Alasdair Galloway, Dumbarton
Muddled thinking on our position
PETER A Russell protests that compromising with one's fellow voters, by accepting those elements of a vote that you disagree with, is a key part of democracy; fair enough, up to a point. He writes that "you don't always get what you want in a democracy", but can he tell us what we should do if we never get what we want in a democracy, which is how things are in the UK under its present voting system?
He goes on to argue the comparative rights of the two governments in calling an independence referendum; he states that " the subsidiary Holyrood Parliament cannot overrule Scotland's sovereign UK Parliament at Westminster" and then, only a few lines later, he suggests that the only lawful route to independence is "through an agreement as equals with Westminster".

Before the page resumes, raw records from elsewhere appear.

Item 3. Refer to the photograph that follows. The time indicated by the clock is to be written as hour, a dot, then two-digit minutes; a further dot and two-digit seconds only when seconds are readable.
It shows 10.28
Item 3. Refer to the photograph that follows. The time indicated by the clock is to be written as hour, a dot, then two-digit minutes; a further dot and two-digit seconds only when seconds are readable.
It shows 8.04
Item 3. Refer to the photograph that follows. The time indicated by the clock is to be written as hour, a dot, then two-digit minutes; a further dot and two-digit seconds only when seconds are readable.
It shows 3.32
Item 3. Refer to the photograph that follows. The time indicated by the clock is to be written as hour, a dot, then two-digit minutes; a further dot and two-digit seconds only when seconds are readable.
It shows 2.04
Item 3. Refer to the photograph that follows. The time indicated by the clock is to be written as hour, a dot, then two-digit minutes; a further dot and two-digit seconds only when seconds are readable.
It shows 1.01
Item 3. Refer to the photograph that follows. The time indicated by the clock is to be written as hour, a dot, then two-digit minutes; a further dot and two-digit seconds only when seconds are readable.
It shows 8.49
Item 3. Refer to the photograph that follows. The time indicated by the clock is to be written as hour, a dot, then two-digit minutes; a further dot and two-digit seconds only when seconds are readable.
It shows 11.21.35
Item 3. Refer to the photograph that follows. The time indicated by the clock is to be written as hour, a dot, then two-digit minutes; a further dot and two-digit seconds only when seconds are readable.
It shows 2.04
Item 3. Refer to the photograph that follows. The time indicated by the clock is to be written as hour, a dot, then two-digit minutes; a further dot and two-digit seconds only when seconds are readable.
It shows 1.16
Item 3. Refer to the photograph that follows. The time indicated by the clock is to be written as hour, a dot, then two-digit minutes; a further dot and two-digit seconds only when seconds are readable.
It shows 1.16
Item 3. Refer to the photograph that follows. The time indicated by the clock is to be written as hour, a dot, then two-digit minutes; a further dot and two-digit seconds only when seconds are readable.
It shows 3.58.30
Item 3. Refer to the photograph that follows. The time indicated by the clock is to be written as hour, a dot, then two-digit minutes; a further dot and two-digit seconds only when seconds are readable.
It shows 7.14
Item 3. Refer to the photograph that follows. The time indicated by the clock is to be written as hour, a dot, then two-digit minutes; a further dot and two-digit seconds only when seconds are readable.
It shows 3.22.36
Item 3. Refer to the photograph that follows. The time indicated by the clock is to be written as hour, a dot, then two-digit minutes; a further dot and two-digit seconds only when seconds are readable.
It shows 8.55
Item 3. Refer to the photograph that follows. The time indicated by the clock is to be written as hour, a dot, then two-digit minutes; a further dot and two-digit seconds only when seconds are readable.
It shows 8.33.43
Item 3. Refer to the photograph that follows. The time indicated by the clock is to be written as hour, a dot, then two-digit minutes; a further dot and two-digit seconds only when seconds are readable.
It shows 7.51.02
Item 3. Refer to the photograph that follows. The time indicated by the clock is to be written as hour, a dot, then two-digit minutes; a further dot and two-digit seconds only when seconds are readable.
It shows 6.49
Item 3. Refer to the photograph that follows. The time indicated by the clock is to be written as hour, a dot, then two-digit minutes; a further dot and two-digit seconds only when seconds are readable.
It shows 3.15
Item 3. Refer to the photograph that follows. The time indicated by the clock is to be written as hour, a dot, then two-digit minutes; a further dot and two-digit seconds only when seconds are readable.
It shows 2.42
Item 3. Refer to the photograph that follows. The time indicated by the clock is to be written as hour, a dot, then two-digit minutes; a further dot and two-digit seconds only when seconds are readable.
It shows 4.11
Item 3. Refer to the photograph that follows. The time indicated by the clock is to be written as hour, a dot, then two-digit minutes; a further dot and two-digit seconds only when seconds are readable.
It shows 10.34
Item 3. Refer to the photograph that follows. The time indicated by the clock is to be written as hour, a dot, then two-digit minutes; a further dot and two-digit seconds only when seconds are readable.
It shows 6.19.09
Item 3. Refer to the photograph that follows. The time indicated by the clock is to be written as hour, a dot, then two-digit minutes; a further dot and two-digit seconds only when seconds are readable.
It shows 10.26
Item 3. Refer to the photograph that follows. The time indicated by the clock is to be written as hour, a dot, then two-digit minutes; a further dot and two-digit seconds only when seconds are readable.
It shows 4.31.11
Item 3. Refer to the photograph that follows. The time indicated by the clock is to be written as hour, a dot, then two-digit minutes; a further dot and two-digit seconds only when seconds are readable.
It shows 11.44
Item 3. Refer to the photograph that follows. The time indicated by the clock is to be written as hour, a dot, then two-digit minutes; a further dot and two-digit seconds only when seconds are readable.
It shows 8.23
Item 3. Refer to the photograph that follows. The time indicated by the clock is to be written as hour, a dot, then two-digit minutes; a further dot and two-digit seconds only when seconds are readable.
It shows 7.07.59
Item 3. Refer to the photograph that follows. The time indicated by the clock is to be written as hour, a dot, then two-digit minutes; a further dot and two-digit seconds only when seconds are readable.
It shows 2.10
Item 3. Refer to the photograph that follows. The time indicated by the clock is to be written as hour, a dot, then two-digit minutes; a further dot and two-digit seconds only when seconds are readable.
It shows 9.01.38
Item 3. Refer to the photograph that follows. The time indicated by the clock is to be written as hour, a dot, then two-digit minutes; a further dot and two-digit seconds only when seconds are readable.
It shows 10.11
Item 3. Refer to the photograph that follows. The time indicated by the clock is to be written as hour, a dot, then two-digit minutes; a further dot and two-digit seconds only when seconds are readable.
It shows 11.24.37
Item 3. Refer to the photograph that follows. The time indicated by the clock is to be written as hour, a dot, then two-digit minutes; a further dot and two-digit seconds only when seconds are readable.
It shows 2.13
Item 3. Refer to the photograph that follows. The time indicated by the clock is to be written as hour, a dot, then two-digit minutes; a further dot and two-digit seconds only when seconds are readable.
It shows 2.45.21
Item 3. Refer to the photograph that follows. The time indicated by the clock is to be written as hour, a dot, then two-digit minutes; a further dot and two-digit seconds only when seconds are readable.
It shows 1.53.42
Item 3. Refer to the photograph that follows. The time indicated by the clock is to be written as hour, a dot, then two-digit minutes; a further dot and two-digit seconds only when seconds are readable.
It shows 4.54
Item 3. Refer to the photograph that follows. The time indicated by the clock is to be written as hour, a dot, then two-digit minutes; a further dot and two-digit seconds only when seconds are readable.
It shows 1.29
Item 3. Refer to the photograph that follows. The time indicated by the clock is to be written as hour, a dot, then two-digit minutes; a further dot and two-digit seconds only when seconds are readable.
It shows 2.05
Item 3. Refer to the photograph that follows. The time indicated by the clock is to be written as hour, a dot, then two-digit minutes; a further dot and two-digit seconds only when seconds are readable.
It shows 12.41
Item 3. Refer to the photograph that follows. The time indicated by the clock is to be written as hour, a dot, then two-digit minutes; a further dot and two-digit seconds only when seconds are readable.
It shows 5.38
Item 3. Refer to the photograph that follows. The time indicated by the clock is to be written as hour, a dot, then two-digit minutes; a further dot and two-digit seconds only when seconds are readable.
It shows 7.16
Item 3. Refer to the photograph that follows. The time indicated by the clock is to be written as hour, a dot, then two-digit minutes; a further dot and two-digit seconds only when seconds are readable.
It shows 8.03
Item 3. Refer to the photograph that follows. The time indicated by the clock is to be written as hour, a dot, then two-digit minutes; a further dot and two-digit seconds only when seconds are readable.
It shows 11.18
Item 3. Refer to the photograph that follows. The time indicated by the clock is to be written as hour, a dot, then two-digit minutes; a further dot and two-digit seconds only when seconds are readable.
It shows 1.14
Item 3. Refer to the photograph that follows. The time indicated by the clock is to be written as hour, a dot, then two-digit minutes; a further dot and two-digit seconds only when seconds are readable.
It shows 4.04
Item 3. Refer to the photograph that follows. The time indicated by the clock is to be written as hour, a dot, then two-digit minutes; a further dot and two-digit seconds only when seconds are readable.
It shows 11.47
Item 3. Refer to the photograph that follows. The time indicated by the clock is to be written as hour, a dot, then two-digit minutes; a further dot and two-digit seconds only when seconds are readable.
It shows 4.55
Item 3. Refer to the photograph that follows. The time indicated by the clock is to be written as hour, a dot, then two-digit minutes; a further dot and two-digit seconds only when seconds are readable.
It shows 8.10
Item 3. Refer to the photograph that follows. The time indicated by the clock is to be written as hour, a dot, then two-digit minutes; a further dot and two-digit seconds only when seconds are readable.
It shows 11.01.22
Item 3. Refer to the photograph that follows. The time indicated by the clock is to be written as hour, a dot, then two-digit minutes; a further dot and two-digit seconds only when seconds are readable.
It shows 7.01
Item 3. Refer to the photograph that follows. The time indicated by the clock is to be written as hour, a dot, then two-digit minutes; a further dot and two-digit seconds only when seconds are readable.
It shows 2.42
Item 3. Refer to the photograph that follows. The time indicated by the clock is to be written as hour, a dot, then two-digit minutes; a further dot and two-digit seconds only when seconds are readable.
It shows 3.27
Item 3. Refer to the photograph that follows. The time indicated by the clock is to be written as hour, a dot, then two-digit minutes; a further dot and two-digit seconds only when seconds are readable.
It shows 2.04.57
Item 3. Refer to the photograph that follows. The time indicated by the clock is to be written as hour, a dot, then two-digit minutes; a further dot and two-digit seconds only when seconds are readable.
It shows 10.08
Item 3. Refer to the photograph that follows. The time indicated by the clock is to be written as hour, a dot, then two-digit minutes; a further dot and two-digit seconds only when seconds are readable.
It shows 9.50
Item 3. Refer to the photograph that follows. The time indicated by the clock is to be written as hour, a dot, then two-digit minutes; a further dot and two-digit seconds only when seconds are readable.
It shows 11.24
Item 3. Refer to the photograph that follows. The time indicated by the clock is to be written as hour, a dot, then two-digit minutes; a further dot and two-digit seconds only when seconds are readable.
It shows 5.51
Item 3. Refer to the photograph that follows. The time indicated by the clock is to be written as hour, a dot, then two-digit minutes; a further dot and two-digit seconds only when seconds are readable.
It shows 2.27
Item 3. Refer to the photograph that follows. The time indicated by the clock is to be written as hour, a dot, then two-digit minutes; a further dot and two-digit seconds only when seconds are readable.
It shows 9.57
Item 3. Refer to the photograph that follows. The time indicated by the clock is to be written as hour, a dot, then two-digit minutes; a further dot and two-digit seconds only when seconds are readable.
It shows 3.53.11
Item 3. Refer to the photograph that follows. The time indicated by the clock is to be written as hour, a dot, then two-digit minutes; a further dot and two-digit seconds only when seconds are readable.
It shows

Clearly, Mr Russell's loyalty to the Labour Party and Westminster is set in stone. Mine, and that of many others, it is clear, has been tested to destruction over my lifetime (I write as a former Labour Party member).
The kind of muddled thinking on Scotland's relationship with the UK exemplified above is one of the many reasons that I am now a committed supporter of independence. Personally, I look forward to the day when I can again vote for Labour in an independent Scotland, but that day will come after independence is an established fact.
John Jamieson, Ayr
Fake indy vote won't sidetrack me
MY MP was candid the other day in commenting to me on some of what the SNP press officers give him to say with which he disagreed. He has a broad European outlook and is well-experienced. We were both at an exhibition of the work and outcomes of a project where community groups wove, painted, touched, moved and spoke during two-hour gatherings, remembering the pandemic and its effect on them, their families and friends – lest we forget. We spoke of the NHS and the variety of cross-party Westminster conversations he has. It was pleasant and informative – on both sides, I hope.
I didn't tell him that I care equally about the good folk of Brighton as I do about those in Bathgate, until Twickenham, that is. After all, both my wives are English but support Scotland. I agree with Peter A Russell "that the only way to a better Scotland is in a better UK". I may have five, 10 or 15 years left of life. Selfishly, I would rather we as a nation did not go through the 10 years or more of reduced economic circumstances which I believe independence would inevitably mean – and more of the poor governance of the present Scottish Government?
I have no good single answer to the NHS crisis but I believe in a progressive tax policy and that income tax is the fairest tax. Many, especially those working in social care, deserve better pay and conditions and are telling us that, loudly. I believe that the Labour Party has plans which could achieve improvements for the whole of the UK and that the Scottish Government has the power now to do much better. I am waiting for its action and when a General Election comes along, I will vote for sound policies for diverse communities – for practical, political, moral and emotional reasons, not participating in a fake independence vote.